▸ **Information provided**:

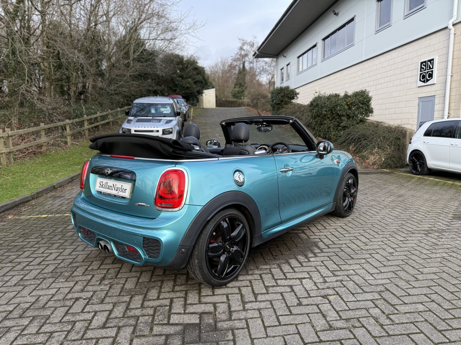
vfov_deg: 56.8
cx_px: 230
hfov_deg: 71.6
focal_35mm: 24
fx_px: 320
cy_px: 172
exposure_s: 1/433
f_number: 1.78
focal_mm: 6.76
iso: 100
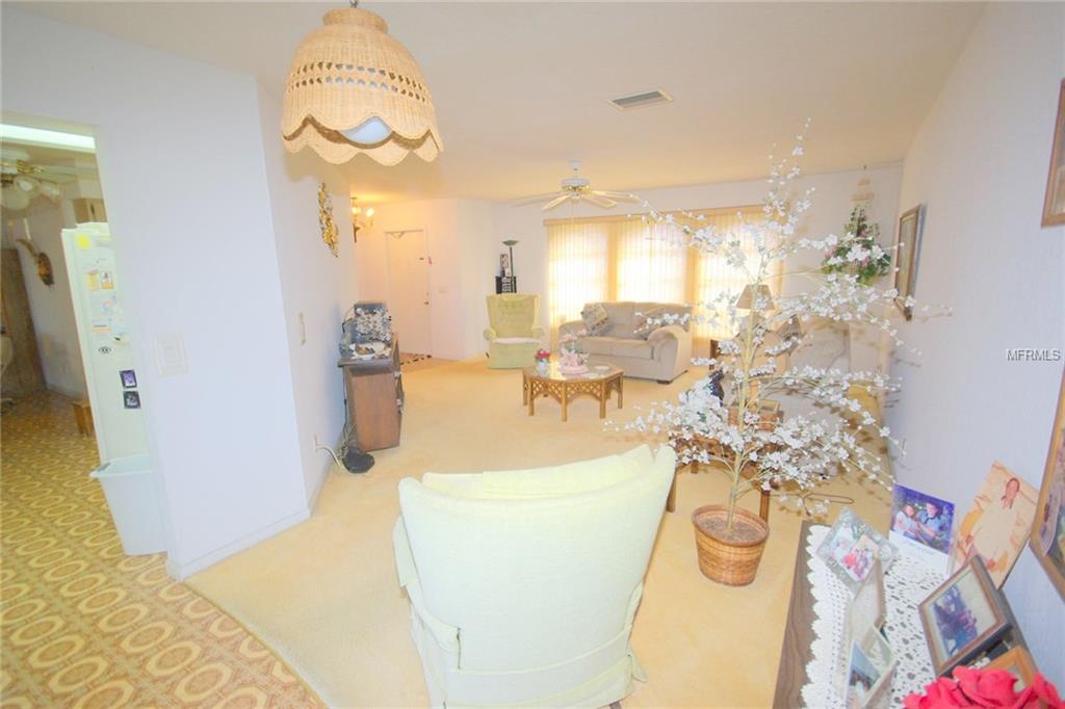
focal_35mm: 16
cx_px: 532
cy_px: 354
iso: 200
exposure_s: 1/20
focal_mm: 11
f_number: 4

▸ **About this task**: With the pictures removed, return the listing above in its exact original wording.

▸ **Answer box**:
vfov_deg: 56.8
cx_px: 230
hfov_deg: 71.6
focal_35mm: 24
fx_px: 320
cy_px: 172
exposure_s: 1/433
f_number: 1.78
focal_mm: 6.76
iso: 100
focal_35mm: 16
cx_px: 532
cy_px: 354
iso: 200
exposure_s: 1/20
focal_mm: 11
f_number: 4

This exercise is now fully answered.